佐々木啓祐監督、松竹映画。佐分利信主演。
明治19年に起きた英国の船ノルマントン号遭難事件を題材にとった映画。
まず当時の鹿鳴館など、日本の西洋迎合の姿勢を批判する場面が続く。婚約者と妹は西洋かぶれで、佐分利は苦々しく思っている。遂には婚約者に向かい婚約の破棄を言うまでになる。
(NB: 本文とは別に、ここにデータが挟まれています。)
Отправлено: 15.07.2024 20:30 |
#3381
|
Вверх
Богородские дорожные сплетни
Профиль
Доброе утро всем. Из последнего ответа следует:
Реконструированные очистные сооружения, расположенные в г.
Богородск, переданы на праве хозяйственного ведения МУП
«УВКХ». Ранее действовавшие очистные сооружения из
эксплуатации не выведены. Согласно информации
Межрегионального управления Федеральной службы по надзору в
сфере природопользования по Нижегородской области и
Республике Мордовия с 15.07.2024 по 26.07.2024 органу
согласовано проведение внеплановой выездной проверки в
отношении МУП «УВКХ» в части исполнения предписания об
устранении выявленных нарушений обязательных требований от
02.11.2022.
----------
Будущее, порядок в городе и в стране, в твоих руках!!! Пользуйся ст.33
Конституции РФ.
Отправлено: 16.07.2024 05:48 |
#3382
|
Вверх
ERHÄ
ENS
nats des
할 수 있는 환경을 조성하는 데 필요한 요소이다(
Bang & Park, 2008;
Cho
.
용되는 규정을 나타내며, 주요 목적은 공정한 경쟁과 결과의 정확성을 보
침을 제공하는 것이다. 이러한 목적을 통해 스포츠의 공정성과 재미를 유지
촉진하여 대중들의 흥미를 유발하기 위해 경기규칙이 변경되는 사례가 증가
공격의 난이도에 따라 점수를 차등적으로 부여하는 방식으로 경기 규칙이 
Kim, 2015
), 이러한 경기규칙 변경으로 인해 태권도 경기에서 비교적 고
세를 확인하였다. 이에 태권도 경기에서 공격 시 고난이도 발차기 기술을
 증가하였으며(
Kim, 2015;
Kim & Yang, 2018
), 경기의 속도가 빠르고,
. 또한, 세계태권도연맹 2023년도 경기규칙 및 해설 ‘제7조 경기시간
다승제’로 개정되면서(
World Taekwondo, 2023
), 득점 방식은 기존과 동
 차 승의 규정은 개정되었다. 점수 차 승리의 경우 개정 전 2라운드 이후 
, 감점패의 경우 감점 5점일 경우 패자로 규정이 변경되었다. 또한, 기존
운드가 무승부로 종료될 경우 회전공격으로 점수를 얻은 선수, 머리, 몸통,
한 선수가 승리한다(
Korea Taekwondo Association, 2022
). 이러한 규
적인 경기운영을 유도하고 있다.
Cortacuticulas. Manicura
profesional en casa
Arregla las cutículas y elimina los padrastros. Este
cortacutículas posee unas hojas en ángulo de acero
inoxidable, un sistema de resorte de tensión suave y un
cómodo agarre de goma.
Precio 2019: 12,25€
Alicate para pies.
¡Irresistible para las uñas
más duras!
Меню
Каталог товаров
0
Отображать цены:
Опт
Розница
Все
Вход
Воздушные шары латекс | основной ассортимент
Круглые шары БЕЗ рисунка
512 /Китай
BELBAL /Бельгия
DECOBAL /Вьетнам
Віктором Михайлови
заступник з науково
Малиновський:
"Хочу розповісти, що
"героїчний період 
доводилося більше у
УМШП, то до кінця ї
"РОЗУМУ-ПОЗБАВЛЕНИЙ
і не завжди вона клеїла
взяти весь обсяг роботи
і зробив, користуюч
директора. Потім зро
横浜から出航した英国船ノルマントン号は、紀州沖で嵐に会い、沈没した。その際、船長や船員など西洋人はボートで脱出するが、日本人の船客25人は全員死亡した。ところがその後の裁判で、イギリス人の船長らは無罪となる。なぜ乗客を見殺しにした船長が無罪なのか。これは当時、領事裁判権というものがあってこの裁判自体を同じイギリス人がしたから。実際の当時も日本全国で悲憤慷慨の世論が沸き立ったらしい。
刑事裁判を起こす。映画では中国人の料理番が助かり、その証言によって英国側の責任を追及しようとする。しかしその証人になる中国人が攫われる。それには佐分利に恨みを持つ婚約を破棄された女や妹が助力していた。友人が馬車を追う。英国側と撃ち合いになり、何人か倒す。それが裁判になる。佐分利は許可を貰い法廷に出て日本側の主張をする。
船長責任の裁判は有罪になるものの、刑は軽微なものであった。悔しがる日本人たち、いつかはイギリスに思い知らせると言う。映画の最後は第二次世界大戦初期の戦闘を映し、そこでイギリス国旗が兵たちに蹂躙される場面。
日本髪の桑野通子が出ており、洋装の多かった彼女の貴重な映像が見られた。